Welcome to Found Around Town, where we feature cars we find in a city where interesting ones are rare because everyone drives a Prius or rides a bicycle: Austin, Texas.

Like any good Texan, I like to squeeze off a few rounds at my local indoor firing range every now and again. So I was pleasantly surprised when I found this very pretty red 1961 AMC Ambassador by Rambler outside of the range in southwest Austin earlier this week. What a cool car.


And it's timely, too, since just last week we had the scion of former AMC president George Romney running for president, and we had a Used Car Face-Off between a Buick and an Ambassador.

The Rambler nameplate is an incredibly storied one. It began life as its own brand in the late 1890s, then it was purchased by Nash, who merged with Hudson in the 1950s to form American Motors. The Rambler, classified as a compact car back in the day, was sold more or less identically as both a Nash and a Hudson for a while until those nameplates were completely killed off.


The Ramblers were quite successful for a time. By 1961, the Ambassador was the flagship of the Rambler lineup, powered by a 327-cu.in V8. Some consider it to be the first real American luxury compact car. It's certainly smaller than some of the land-boats we've featured on Found Around Town from the same time period.

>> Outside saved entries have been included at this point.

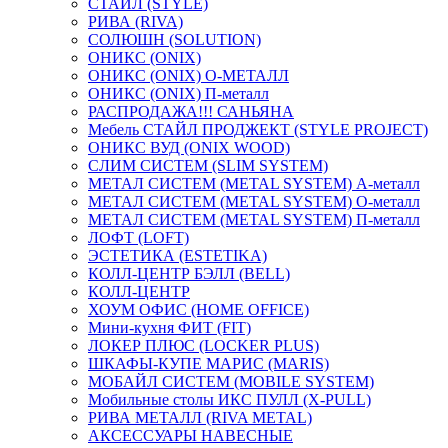
СТАЙЛ (STYLE)
РИВА (RIVA)
СОЛЮШН (SOLUTION)
ОНИКС (ONIX)
ОНИКС (ONIX) O-МЕТАЛЛ
ОНИКС (ONIX) П-металл
РАСПРОДАЖА!!! САНЬЯНА
Мебель СТАЙЛ ПРОДЖЕКТ (STYLE PROJECT)
ОНИКС ВУД (ONIX WOOD)
СЛИМ СИСТЕМ (SLIM SYSTEM)
МЕТАЛ СИСТЕМ (METAL SYSTEM) А-металл
МЕТАЛ СИСТЕМ (METAL SYSTEM) О-металл
МЕТАЛ СИСТЕМ (METAL SYSTEM) П-металл
ЛОФТ (LOFT)
ЭСТЕТИКА (ESTETIKA)
КОЛЛ-ЦЕНТР БЭЛЛ (BELL)
КОЛЛ-ЦЕНТР
ХОУМ ОФИС (HOME OFFICE)
Мини-кухня ФИТ (FIT)
ЛОКЕР ПЛЮС (LOCKER PLUS)
ШКАФЫ-КУПЕ МАРИС (MARIS)
МОБАЙЛ СИСТЕМ (MOBILE SYSTEM)
Мобильные столы ИКС ПУЛЛ (X-PULL)
РИВА МЕТАЛЛ (RIVA METAL)
АКСЕССУАРЫ НАВЕСНЫЕ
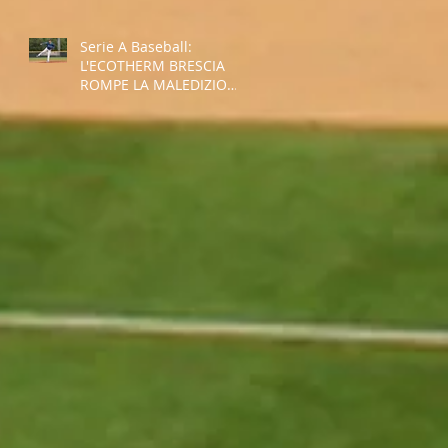
Serie A Baseball:
L'ECOTHERM BRESCIA
ROMPE LA MALEDIZIONE
E INTERROMPE LA
STRISCIA NEGATIVA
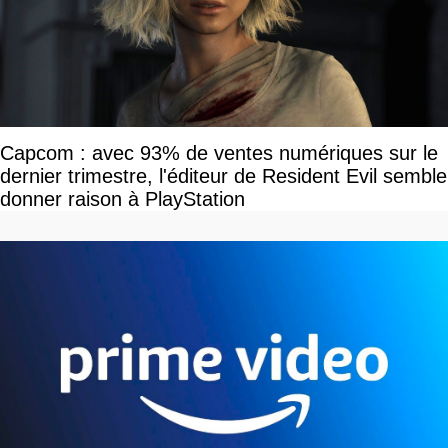
Capcom : avec 93% de ventes numériques sur le
dernier trimestre, l'éditeur de Resident Evil semble
donner raison à PlayStation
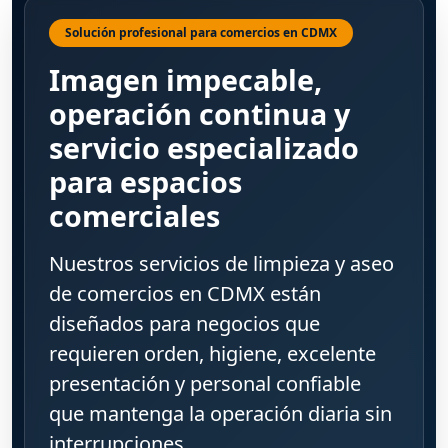
Solución profesional para comercios en CDMX
Imagen impecable,
operación continua y
servicio especializado
para espacios
comerciales
Nuestros servicios de limpieza y aseo
de comercios en CDMX están
diseñados para negocios que
requieren orden, higiene, excelente
presentación y personal confiable
que mantenga la operación diaria sin
interrupciones.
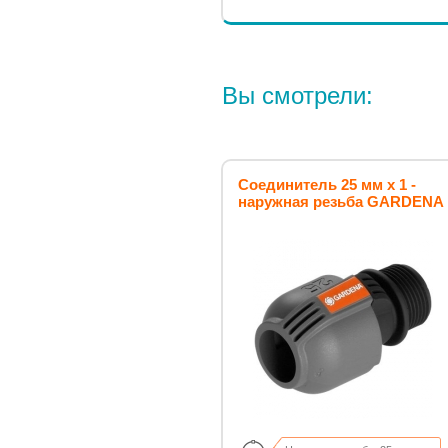
Вы смотрели:
Соединитель 25 мм x 1 -
наружная резьба GARDENA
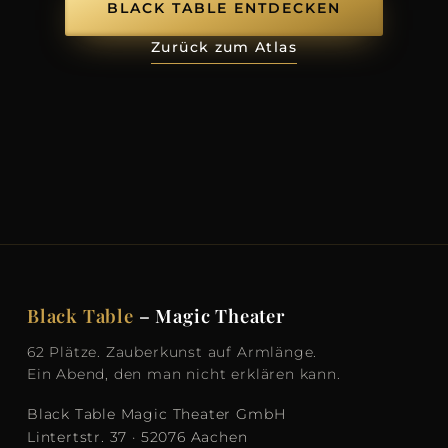
BLACK TABLE ENTDECKEN
Zurück zum Atlas
Black Table
– Magic Theater
62 Plätze. Zauberkunst auf Armlänge.
Ein Abend, den man nicht erklären kann.
Black Table Magic Theater GmbH
Lintertstr. 37 · 52076 Aachen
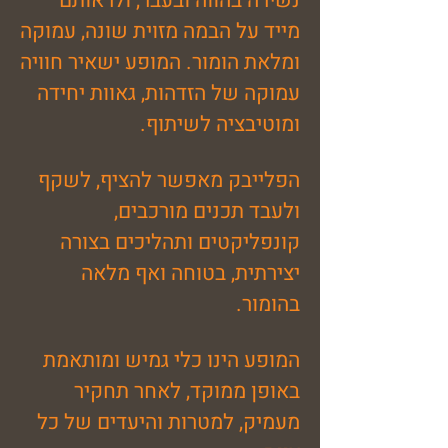
נשירה בהווה ובעבר, ולראותם
מייד על הבמה מזוית שונה, עמוקה
ומלאת הומור. המופע ישאיר חוויה
עמוקה של הזדהות, גאוות יחידה
ומוטיבציה לשיתוף.
הפלייבק מאפשר להציף, לשקף
ולעבד תכנים מורכבים,
קונפליקטים ותהליכים בצורה
יצירתית, בטוחה ואף מלאה
בהומור.
המופע הינו כלי גמיש ומותאמת
באופן ממוקד, לאחר תחקיר
מעמיק, למטרות והיעדים של כל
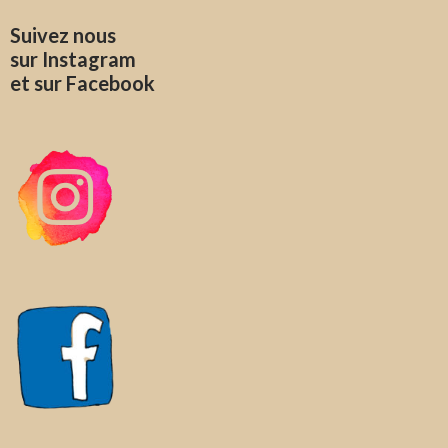
Suivez nous
sur Instagram
et sur Facebook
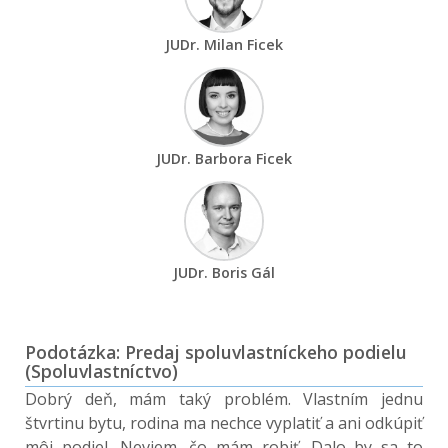
JUDr. Milan Ficek
JUDr. Barbora Ficek
JUDr. Boris Gál
Podotázka: Predaj spoluvlastníckeho podielu
(Spoluvlastníctvo)
Dobrý deň, mám taký problém. Vlastním jednu
štvrtinu bytu, rodina ma nechce vyplatiť a ani odkúpiť
môj podiel. Neviem, čo mám robiť. Dalo by sa to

Stylistically, it's kind of all over the place, with its tailfins, swooping hood and front fenders that sort of bulge out beyond the bumper. I do like the shape of that back window, though, and that crazy oval-shaped speedometer. Some of those styling cues were kind of on the way out by 1961, and so the car's looks were toned down quite a bit the following year — particularly the outrageous front end.

The Rambler Ambassador received a full redesign in 1963, and that generation looked far more staid. This red one may not be the best looking classic American car, but at least it isn't boring.

Do you have any memories of old-school AMC cars?